ABOUT THIS TASK: Your reply should contain the whole listing below, repeated exactly, and no images.

COLLECTED DATA:
= Beginning of Section =

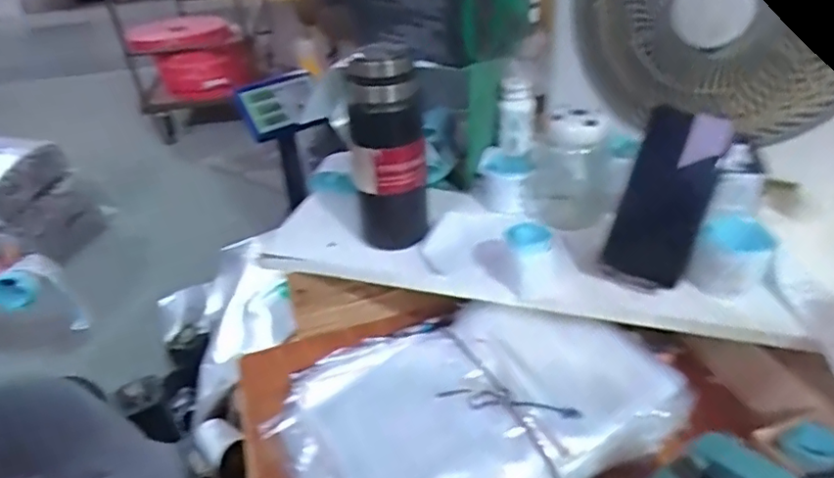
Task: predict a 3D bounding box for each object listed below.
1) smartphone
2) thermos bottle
[{"bbox_3d":[0.233,-0.037,0.536,0.073,0.160,0.010,16,21,12],"label":"smartphone"},{"bbox_3d":[-0.033,-0.093,0.620,0.080,0.213,0.072,-6,34,-4],"label":"thermos bottle"}]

= End of Section =

RESULT FOR THIS EXERCISE:
Task: predict a 3D bounding box for each object listed below.
1) smartphone
2) thermos bottle
[{"bbox_3d":[0.233,-0.037,0.536,0.073,0.160,0.010,16,21,12],"label":"smartphone"},{"bbox_3d":[-0.033,-0.093,0.620,0.080,0.213,0.072,-6,34,-4],"label":"thermos bottle"}]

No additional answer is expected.